_INSTRUCTIONS TO FOLLOW:_
Count the lines below that contain the string "findpost" and give only that number.
=== Begin Enclosure ===
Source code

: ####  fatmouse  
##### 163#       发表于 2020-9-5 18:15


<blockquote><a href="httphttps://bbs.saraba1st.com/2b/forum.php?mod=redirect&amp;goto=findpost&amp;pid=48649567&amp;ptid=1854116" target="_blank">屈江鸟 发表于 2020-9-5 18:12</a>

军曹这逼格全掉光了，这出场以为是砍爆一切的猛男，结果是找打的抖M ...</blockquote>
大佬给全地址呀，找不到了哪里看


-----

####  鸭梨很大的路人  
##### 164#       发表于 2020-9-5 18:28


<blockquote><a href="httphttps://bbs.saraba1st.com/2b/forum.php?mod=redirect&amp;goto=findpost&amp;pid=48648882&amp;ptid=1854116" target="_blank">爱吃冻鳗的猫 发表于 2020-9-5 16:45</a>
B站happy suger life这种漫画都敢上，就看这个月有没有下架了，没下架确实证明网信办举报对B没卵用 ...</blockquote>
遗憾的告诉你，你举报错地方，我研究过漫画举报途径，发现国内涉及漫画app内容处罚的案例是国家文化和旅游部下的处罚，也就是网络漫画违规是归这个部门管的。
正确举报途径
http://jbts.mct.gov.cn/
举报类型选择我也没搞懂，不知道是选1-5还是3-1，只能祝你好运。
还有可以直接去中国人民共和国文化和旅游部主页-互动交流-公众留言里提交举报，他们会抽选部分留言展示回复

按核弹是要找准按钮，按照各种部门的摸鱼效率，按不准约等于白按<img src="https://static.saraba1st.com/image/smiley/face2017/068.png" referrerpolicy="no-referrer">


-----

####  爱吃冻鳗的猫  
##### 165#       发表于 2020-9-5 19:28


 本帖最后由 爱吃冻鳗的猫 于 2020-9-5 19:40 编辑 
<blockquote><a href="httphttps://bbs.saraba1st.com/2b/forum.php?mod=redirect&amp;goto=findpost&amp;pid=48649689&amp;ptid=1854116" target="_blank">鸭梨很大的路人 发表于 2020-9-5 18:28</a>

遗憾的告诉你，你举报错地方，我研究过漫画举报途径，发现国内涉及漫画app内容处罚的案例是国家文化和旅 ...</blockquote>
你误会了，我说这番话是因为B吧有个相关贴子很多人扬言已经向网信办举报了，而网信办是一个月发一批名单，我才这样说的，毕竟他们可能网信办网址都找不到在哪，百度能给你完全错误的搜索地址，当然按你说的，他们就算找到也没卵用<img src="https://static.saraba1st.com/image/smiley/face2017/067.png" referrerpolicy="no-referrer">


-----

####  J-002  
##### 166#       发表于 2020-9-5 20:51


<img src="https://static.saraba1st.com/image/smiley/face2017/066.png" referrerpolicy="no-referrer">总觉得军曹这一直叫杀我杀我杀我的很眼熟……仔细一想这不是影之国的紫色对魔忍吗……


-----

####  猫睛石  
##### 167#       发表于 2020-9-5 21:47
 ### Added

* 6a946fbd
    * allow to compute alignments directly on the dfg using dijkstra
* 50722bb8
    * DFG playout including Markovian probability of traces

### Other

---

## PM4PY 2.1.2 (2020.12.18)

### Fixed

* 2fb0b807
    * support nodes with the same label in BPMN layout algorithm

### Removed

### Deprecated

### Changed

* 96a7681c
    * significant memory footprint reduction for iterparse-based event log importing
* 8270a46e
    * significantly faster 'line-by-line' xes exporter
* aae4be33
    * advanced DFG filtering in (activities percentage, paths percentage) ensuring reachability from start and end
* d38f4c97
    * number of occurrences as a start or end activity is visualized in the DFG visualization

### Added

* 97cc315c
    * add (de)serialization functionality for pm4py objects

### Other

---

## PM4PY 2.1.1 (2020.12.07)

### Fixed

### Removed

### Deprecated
=== End Enclosure ===
_ANSWER BOX:_
3